Eu não sou assim muito das redes sociais, embora reconheça que a gente escreve e tem acesso à informação. Isso tem vantagens, isso é bom. Não podemos dizer que isso não é. E é muito engraçado. Dos cinco e dos quatro [anos], tenho 19. No outro dia diziam-me: "Mas que engraçado, eles vão tanto para a biblioteca.". Quer dizer, eu faço de facto uma força muito grande para introduzir [isto] de gostar de ir. Eu acredito mesmo nisso. Obviamente não posso recusar. No outro dia era tanto que disse: "Ok, vamos então, vamos ver aqui.". Vamos lá ver. Depois fiz o meu trabalho de sair. Esta figura aqui no telemóvel não tem muita graça. Faço assim um trabalho, mas não posso negar. Mas eu tento sempre. Eles já sabem, já aprenderam. Eu digo: "Foi esta educadora que vos saiu, é assim.". Mas, de facto, o que nós vemos são as crianças que crescem em contextos influenciadas e aprendem com o que veem. Não há outra forma. "Ai as crianças estão... Olha, nós estamos todos.".


Arquivos\Pré_Escolar\Mariana

Depois recebi a etnia cigana, já ao fim de trinta e três anos de trabalho, recebi a etnia cigana. Foi uma aprendizagem... E eu recebi a etnia cigana assim: "professora, eu já incendiei o carro da professora lá de cima. Se você se mete comigo ou com o meu filho eu incendeio o seu". Assim, um cartão de visita espetacular. A criança não andava, não falava, era o meu I. e a prima, mas a prima andava e falava normalmente, ele não. E eu fiz aquilo... Qual foi o problema, não foi a ação pedagógica, que no início do ano o diretor levou lá uma cadeira de rodas para a criança andar, e eu disse: então se eu quero que ela ande para que é que quero a cadeira de rodas?. Ele ao fim de um ano estava a falar, pouco, mas a falar alguma coisa e estava a andar, a correr. Nós fizemos este trabalho: eu segurava-o e a assistente operacional com as pernas movimentava-lhe as pernas e depois púnhamos ao contrário, segurava ela e eu movimentava as pernas. Depois, por fim, até já algumas crianças mais velhas faziam isso, seguravam e faziam esse trabalho com ele.


Arquivos\Pré_Escolar\Olga

Depois passei pela cidade, passei por outros concelhos do distrito. E depois estive na CERCI durante três anos também. E foi uma experiência muito intensa.

Entrevistadora: Acredito.

Olga: Foi o contacto com a deficiência. Na altura sabíamos pouco, tínhamos que ler muita coisa, tínhamos que procurar para sabermos o que eram as questões das crianças. Foi muito importante o contacto com os pais, o suporte afetivo, psicológico, o acompanhamento aos pais.

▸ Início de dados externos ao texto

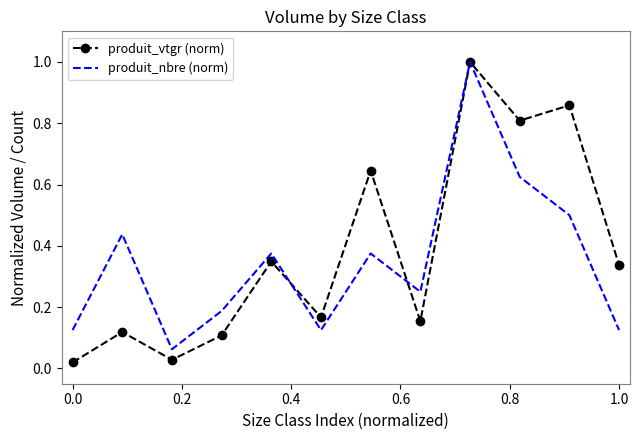

Which series has the widest spread of values?

produit_vtgr (norm)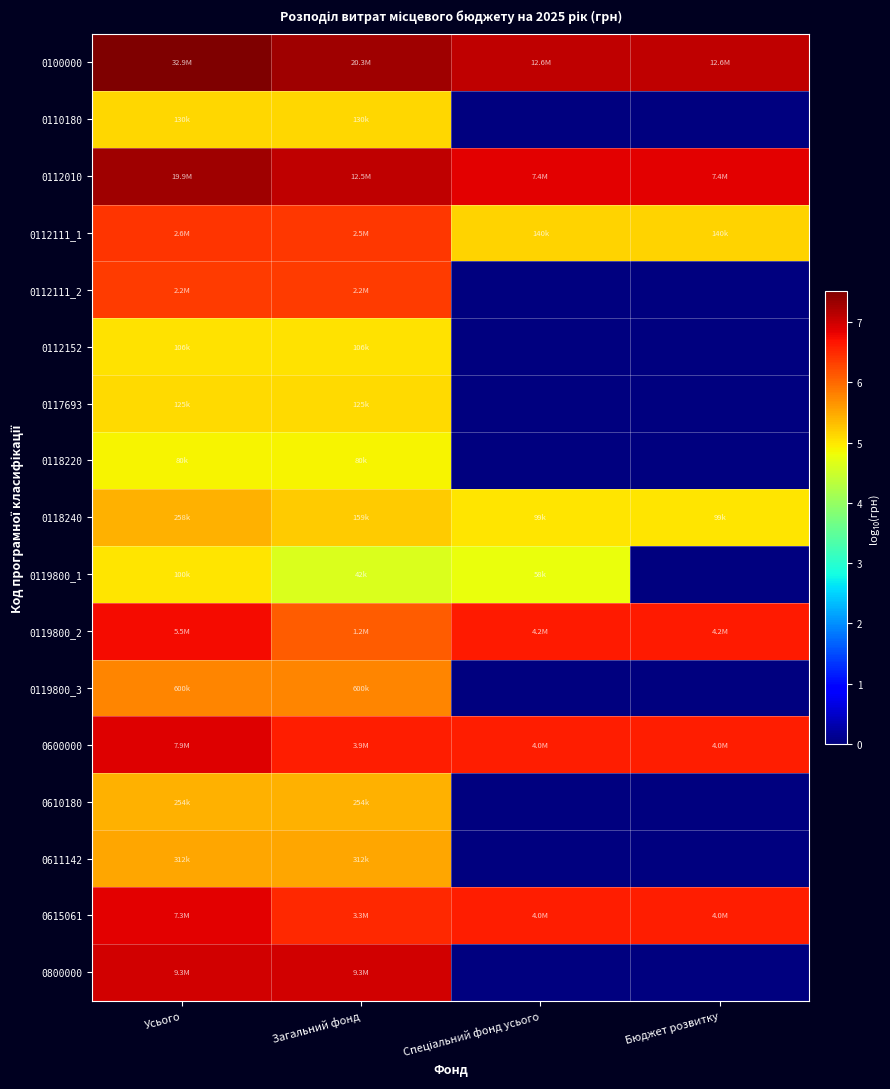

Reading right to left, transcribe all the data shown in this chart.

0100000: Бюджет розвитку=7.1	Спеціальний фонд усього=7.1	Загальний фонд=7.3	Усього=7.5
0110180: Бюджет розвитку=0.0	Спеціальний фонд усього=0.0	Загальний фонд=5.1	Усього=5.1
0112010: Бюджет розвитку=6.9	Спеціальний фонд усього=6.9	Загальний фонд=7.1	Усього=7.3
0112111_1: Бюджет розвитку=5.1	Спеціальний фонд усього=5.1	Загальний фонд=6.4	Усього=6.4
0112111_2: Бюджет розвитку=0.0	Спеціальний фонд усього=0.0	Загальний фонд=6.4	Усього=6.4
0112152: Бюджет розвитку=0.0	Спеціальний фонд усього=0.0	Загальний фонд=5.0	Усього=5.0
0117693: Бюджет розвитку=0.0	Спеціальний фонд усього=0.0	Загальний фонд=5.1	Усього=5.1
0118220: Бюджет розвитку=0.0	Спеціальний фонд усього=0.0	Загальний фонд=4.9	Усього=4.9
0118240: Бюджет розвитку=5.0	Спеціальний фонд усього=5.0	Загальний фонд=5.2	Усього=5.4
0119800_1: Бюджет розвитку=0.0	Спеціальний фонд усього=4.8	Загальний фонд=4.6	Усього=5.0
0119800_2: Бюджет розвитку=6.6	Спеціальний фонд усього=6.6	Загальний фонд=6.1	Усього=6.7
0119800_3: Бюджет розвитку=0.0	Спеціальний фонд усього=0.0	Загальний фонд=5.8	Усього=5.8
0600000: Бюджет розвитку=6.6	Спеціальний фонд усього=6.6	Загальний фонд=6.6	Усього=6.9
0610180: Бюджет розвитку=0.0	Спеціальний фонд усього=0.0	Загальний фонд=5.4	Усього=5.4
0611142: Бюджет розвитку=0.0	Спеціальний фонд усього=0.0	Загальний фонд=5.5	Усього=5.5
0615061: Бюджет розвитку=6.6	Спеціальний фонд усього=6.6	Загальний фонд=6.5	Усього=6.9
0800000: Бюджет розвитку=0.0	Спеціальний фонд усього=0.0	Загальний фонд=7.0	Усього=7.0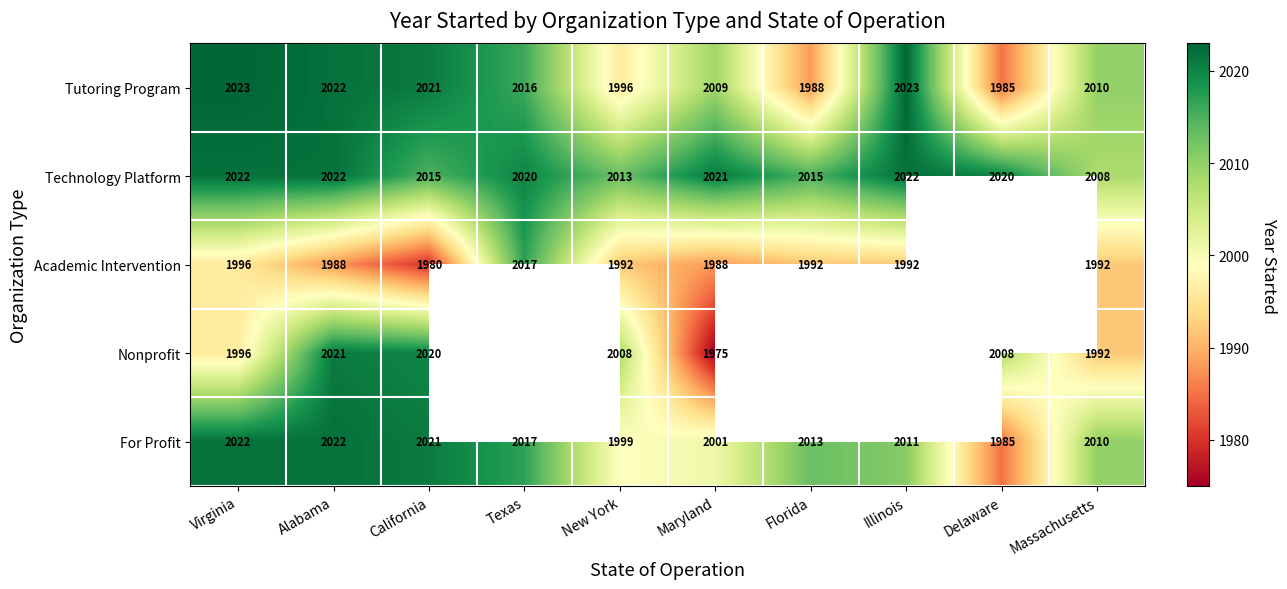

What is the difference between the For Profit values at California and Massachusetts?

11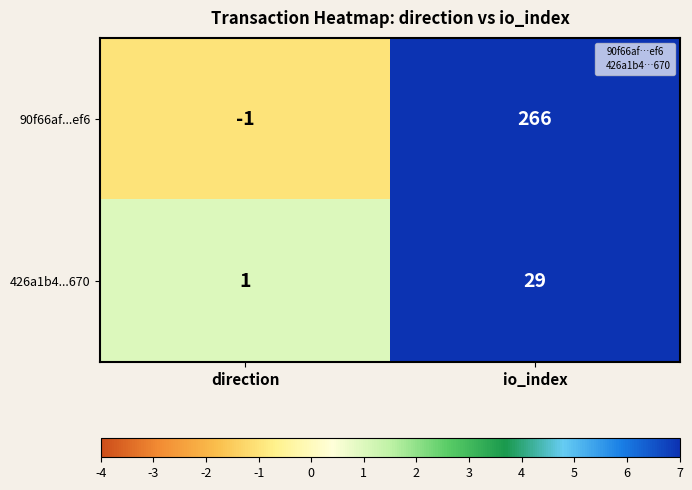

What is the difference between the 426a1b4...670 values at io_index and direction?

28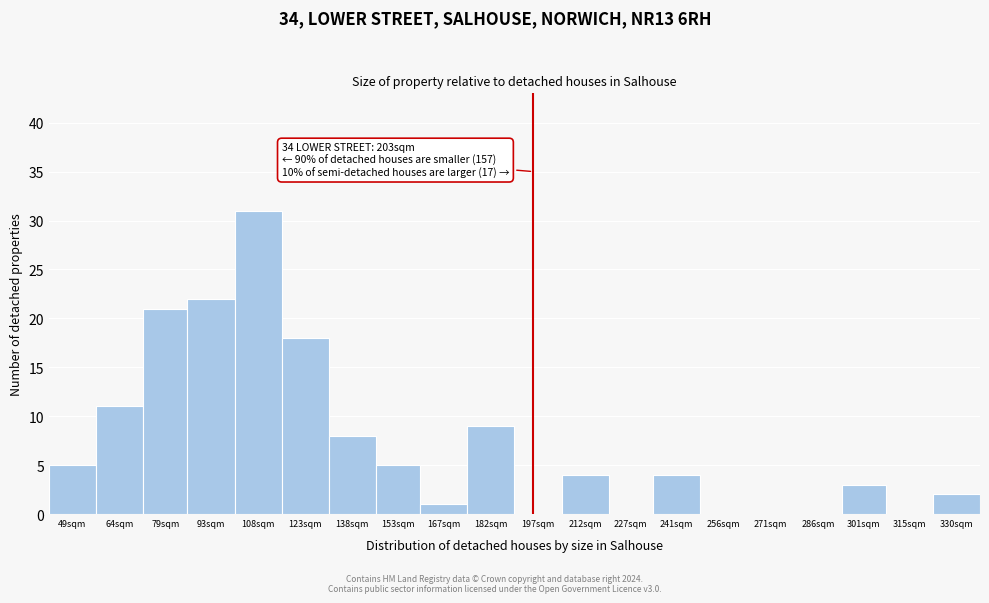

Reading right to left, extract all data points from this chart.

330sqm=2	315sqm=0	301sqm=3	286sqm=0	271sqm=0	256sqm=0	241sqm=4	227sqm=0	212sqm=4	197sqm=0	182sqm=9	167sqm=1	153sqm=5	138sqm=8	123sqm=18	108sqm=31	93sqm=22	79sqm=21	64sqm=11	49sqm=5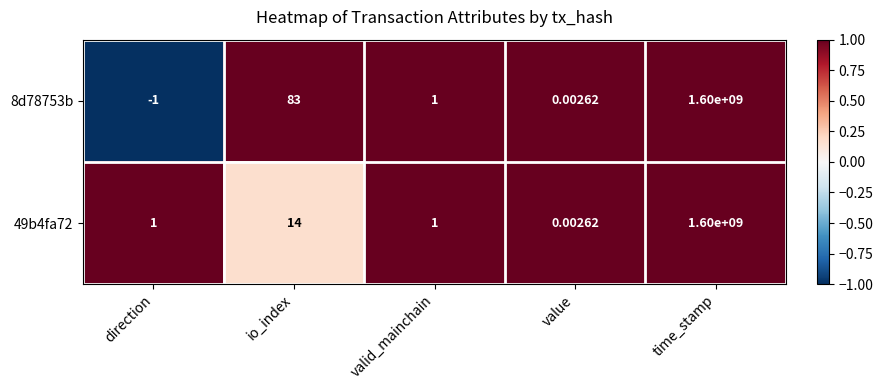

At which category does the chart reach its peak across all series?

time_stamp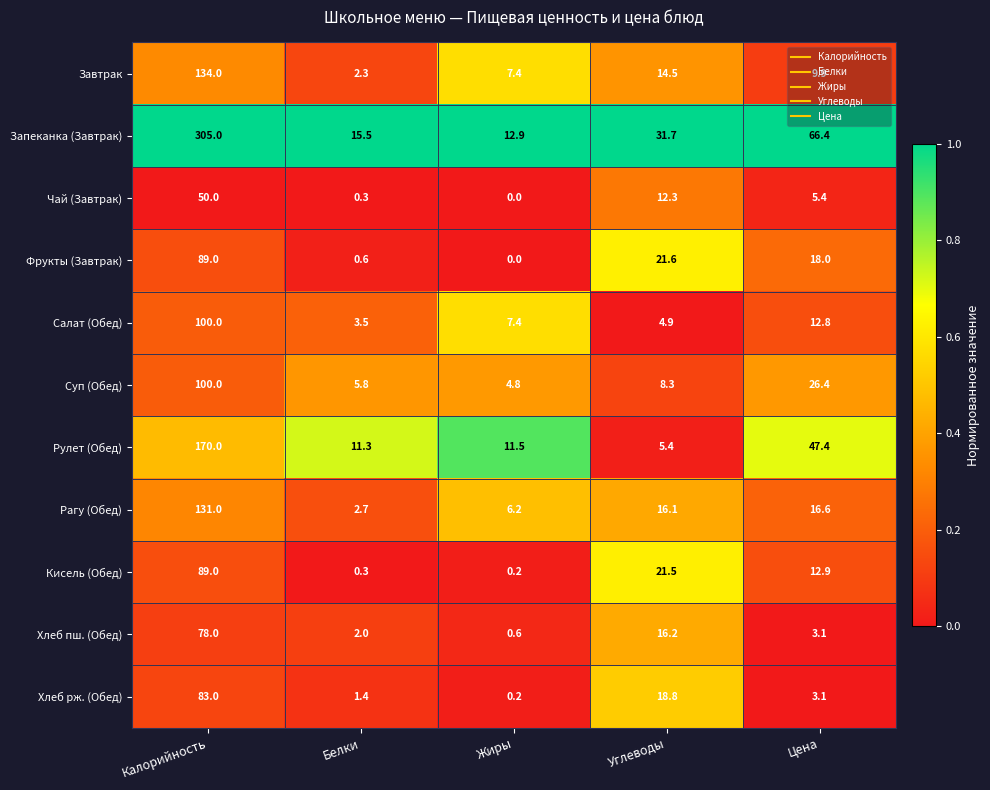

What is the sum of the Салат (Обед) values at Жиры and Углеводы?

12.3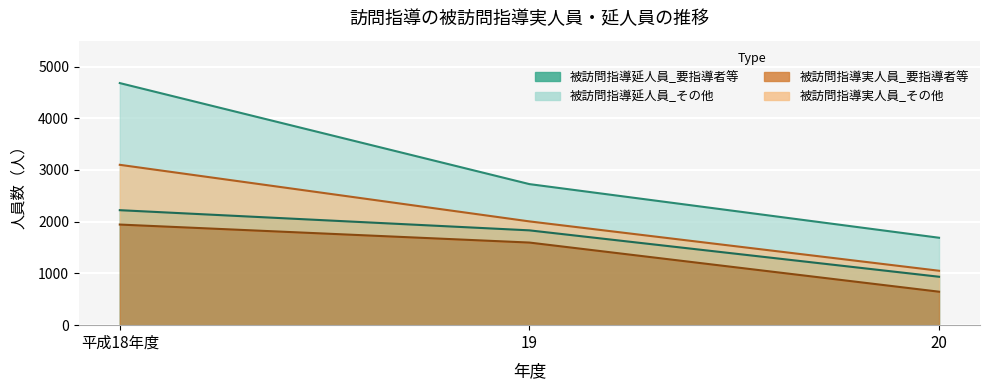

Is it true that 被訪問指導延人員_要指導者等 equals 936 at 20?

True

Acompanhar as crianças a consultas a Coimbra, sair daqui às 05h00 da manhã com pais, ir à consulta. O sofrimento dos pais, as perguntas que nós também não tínhamos resposta, mas estávamos ao lado deles. Portanto, foi uma experiência muito interessante com colegas do primeiro ciclo.


Arquivos\Pré_Escolar\Rute

Na altura, o meu agrupamento precisava de uma pessoa nesse lugar, tinha muitas, é o agrupamento de H. que tem mais bibliotecas ao nível do primeiro ciclo, por isso, precisava de uma pessoa com alguma experiência ao nível da animação. Neste tempo que estive no CNASTI, nesta organização não governamental, eu tinha que ter uma parte de animação mesmo, considerada atividade pedagógica não letiva. Eu fazia também muitas animações, ou animações em escolas, dinamizava workshops para as crianças e jovens entenderem o que é trabalho infantil, o que pertence à esfera do trabalho infantil condenável por lei, digamos assim, o que é o trabalho saudável, salutar, o que é aquilo que eles podem colaborar e que os faz desenvolver competências, que não é considerado trabalho infantil.